The Dead City by Dobraszczyk Paul;
Author:Dobraszczyk, Paul;
Language: eng
Format: epub
Publisher: I.B.Tauris
Ruins as voids
The disasters at Chernobyl and, more recently, Fukushima in March 2011, underscore the fact that, with nuclear power, failure has been, and continues to be, an unthinkable option for those who implement it, despite the abundant evidence that failures do indeed occur.77 It is this official inability to think through nuclear failure that has resulted in the proliferation of symbolic representations of the Chernobyl disaster and its ruins. For this sociological ‘blind-spot’ is a void – an absence, caused by trauma, that lies at the heart of all responses to the Chernobyl disaster, whether from its direct victims, Chernobyl tourists, artists, game-players or filmmakers. As demonstrated in this chapter, catastrophic memories like those of Chernobyl can be subject to dramatic mutations that confound any attempt to articulate overarching narratives of disasters and their continuing legacies.78 In this context, the notion of ruins as ‘voids’ is an instructive tool by which we might read Chernobyl’s ruins. If these ruins are monuments, they are monuments to a catastrophic event that profoundly destabilized the prevailing symbolic order.79 As testified time and again by Chernobyl’s ‘witnesses’, the disaster ruptured symbolic worlds, exposing voids that could not be filled. As literary critic Andreas Huyssen has argued, all sites of trauma (as ruins) point to ‘an absence that can never be overcome’, but an absence that nevertheless must be acknowledged if healing is to take place.80 In a site like Chernobyl, where ruin has overtaken the entire environment, such voids become all pervasive: petrified remainders of an overwhelming trauma that challenge any desire to forget.

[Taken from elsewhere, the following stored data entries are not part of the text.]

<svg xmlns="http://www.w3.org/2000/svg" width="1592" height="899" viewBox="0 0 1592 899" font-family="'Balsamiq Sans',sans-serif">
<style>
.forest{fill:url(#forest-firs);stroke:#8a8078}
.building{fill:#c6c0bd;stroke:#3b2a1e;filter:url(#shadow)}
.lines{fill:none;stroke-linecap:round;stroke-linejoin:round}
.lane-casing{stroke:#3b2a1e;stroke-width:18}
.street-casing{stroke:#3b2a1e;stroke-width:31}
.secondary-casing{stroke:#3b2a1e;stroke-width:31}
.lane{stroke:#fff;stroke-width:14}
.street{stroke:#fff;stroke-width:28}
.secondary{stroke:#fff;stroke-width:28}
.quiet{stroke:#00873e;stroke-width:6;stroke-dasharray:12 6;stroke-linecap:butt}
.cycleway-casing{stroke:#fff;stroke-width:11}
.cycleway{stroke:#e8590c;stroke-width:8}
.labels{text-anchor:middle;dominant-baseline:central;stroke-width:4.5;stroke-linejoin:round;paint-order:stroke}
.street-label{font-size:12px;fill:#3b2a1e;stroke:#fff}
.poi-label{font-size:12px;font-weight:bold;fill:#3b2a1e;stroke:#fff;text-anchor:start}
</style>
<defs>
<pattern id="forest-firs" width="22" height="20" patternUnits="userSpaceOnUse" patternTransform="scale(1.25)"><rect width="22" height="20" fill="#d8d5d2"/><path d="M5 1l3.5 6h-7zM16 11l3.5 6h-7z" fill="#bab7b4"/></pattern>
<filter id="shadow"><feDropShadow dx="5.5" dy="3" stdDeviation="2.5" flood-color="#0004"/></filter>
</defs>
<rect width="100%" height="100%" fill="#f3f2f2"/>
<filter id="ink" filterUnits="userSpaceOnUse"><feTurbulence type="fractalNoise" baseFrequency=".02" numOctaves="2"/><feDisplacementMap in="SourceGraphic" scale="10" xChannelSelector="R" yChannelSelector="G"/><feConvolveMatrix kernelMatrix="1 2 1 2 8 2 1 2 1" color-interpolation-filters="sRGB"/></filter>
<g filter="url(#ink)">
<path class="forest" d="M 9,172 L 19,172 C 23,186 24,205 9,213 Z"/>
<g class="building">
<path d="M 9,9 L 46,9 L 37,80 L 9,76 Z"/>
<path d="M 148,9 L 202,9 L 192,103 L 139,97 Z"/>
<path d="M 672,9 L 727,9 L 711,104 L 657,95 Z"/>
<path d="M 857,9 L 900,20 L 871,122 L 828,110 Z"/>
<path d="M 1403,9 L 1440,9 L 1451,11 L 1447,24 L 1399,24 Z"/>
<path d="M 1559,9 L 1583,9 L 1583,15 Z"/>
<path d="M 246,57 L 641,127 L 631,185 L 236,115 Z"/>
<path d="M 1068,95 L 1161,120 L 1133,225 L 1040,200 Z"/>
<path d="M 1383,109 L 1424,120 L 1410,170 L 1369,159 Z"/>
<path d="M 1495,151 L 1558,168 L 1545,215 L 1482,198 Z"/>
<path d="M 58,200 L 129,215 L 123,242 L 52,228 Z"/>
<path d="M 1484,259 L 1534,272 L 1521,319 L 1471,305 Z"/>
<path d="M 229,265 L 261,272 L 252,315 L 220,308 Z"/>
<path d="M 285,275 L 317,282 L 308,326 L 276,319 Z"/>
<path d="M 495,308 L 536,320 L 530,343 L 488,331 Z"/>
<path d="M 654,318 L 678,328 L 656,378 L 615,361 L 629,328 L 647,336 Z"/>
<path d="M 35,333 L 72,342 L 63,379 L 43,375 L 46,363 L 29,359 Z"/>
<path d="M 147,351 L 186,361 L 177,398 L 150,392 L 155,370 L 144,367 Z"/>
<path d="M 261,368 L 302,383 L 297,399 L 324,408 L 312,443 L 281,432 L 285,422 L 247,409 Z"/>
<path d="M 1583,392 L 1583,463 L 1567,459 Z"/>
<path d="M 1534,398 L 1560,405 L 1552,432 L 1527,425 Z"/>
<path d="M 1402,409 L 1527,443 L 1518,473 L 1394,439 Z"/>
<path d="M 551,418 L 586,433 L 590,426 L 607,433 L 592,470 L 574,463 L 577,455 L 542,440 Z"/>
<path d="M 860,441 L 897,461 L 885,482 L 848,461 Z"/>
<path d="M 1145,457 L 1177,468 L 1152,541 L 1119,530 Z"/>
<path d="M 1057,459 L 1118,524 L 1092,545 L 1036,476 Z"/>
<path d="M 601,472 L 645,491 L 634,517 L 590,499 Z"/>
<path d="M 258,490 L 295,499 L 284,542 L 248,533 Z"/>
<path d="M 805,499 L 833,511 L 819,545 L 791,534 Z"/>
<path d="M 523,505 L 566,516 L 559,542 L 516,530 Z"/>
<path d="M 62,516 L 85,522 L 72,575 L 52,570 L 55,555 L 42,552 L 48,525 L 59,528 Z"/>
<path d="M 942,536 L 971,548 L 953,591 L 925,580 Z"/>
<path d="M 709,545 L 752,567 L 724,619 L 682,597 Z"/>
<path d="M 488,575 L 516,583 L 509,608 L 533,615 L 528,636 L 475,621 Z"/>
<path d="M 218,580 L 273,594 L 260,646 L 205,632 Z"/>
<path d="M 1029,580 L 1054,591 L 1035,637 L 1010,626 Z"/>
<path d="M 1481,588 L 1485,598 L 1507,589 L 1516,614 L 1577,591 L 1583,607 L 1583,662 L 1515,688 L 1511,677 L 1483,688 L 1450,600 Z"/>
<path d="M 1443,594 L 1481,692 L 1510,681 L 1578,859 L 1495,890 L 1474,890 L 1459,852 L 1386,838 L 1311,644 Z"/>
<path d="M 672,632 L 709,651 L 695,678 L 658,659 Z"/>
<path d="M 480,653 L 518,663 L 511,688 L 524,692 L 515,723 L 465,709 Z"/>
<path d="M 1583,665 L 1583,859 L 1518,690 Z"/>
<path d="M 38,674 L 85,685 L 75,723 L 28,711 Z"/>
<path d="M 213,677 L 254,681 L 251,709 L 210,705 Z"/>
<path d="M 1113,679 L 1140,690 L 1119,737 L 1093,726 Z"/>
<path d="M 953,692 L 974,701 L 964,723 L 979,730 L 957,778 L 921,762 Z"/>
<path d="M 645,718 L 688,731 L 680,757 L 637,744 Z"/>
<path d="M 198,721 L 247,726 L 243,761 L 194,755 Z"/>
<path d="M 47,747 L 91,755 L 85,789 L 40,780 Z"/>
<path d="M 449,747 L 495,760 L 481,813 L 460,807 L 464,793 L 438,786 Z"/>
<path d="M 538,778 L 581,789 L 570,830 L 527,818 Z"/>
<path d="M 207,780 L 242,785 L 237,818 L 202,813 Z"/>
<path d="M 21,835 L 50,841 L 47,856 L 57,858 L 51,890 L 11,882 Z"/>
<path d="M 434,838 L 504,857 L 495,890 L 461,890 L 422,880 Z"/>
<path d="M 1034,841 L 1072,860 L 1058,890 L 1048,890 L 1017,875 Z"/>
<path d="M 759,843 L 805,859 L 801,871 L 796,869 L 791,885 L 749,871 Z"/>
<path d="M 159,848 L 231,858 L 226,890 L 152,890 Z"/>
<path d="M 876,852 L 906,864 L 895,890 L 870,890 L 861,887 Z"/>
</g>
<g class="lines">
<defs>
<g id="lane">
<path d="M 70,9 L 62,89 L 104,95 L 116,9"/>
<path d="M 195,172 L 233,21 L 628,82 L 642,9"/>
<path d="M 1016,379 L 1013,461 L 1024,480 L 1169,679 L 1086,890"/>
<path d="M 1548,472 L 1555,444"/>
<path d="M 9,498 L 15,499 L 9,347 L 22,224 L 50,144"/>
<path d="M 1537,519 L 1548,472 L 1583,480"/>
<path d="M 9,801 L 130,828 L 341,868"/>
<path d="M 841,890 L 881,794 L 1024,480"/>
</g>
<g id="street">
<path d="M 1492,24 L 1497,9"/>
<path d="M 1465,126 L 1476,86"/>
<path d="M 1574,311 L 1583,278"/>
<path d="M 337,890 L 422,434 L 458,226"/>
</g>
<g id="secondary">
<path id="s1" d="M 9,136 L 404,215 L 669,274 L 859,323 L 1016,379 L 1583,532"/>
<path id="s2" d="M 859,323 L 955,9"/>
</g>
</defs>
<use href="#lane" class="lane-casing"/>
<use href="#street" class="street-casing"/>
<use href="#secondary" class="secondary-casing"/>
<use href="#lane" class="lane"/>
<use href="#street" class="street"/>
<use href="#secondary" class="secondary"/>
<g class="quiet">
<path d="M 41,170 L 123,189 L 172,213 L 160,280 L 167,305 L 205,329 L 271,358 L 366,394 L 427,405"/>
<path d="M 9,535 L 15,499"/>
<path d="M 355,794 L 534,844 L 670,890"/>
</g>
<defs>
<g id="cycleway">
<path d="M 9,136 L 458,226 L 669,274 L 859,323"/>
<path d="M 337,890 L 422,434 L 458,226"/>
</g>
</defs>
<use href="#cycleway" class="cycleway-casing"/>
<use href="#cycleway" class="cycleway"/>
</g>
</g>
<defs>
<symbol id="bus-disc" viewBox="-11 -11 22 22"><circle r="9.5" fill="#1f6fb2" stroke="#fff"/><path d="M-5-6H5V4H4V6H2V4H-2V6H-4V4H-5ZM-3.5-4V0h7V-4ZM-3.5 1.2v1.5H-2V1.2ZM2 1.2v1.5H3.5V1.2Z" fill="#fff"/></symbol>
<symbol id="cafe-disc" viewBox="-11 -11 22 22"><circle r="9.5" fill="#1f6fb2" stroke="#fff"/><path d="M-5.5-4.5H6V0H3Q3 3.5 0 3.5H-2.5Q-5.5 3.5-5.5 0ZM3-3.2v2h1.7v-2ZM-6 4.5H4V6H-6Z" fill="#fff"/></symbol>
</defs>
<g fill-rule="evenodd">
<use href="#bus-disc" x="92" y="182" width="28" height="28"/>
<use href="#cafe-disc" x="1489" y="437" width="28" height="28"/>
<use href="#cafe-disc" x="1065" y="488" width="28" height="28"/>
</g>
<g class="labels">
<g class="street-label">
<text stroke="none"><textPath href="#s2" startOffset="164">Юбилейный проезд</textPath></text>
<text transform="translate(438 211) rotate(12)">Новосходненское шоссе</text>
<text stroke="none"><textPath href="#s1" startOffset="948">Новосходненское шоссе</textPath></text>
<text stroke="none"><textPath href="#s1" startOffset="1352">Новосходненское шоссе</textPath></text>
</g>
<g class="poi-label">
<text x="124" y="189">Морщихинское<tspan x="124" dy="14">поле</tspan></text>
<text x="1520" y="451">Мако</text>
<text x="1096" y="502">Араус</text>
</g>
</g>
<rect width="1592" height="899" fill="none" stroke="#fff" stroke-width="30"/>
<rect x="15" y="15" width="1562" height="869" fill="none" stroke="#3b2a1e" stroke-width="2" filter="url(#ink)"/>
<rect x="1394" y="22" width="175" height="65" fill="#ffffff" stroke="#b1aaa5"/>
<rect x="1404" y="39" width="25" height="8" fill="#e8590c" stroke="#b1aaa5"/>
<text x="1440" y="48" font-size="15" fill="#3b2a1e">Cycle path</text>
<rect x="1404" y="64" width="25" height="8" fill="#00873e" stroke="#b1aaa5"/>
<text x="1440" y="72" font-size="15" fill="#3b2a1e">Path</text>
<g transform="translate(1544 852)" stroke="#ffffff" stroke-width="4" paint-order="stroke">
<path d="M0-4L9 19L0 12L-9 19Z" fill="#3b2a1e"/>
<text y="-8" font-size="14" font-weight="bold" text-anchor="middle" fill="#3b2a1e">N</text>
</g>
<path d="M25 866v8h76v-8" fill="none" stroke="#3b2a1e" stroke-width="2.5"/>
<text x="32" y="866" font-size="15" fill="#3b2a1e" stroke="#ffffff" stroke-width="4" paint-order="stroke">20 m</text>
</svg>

The sheer multiplicity of representations of Chernobyl and Pripyat examined in this chapter are testimony to the disaster’s global reach and the potent desire to circle or fill its voids, whether seen in the thousands of texts that have documented the scientific and social effects of the accident; oral testimonies of Chernobyl’s ‘sufferers’; monuments and museums dedicated to the memory of the accident and its victims; countless photographs by tourists and urban explorers; art works that engage a variety of media; computer games and films that appropriate Chernobyl’s abandoned spaces; and websites that seek to engage with what they regard as authentic memories of the accident. Perhaps, rather than pitting one set of voices against others, what is needed is a critical approach that brings together these conflicting representations, opening up a space of dialogue between Chernobyl’s contested histories and addressing the wider question of how the ruins of disaster might be remembered. In the wake of the nuclear disaster at Fukushima in 2011, there is an urgent need to re-engage with the cultural memory of Chernobyl, one that draws its disparate representations together in solidarity rather than hostility.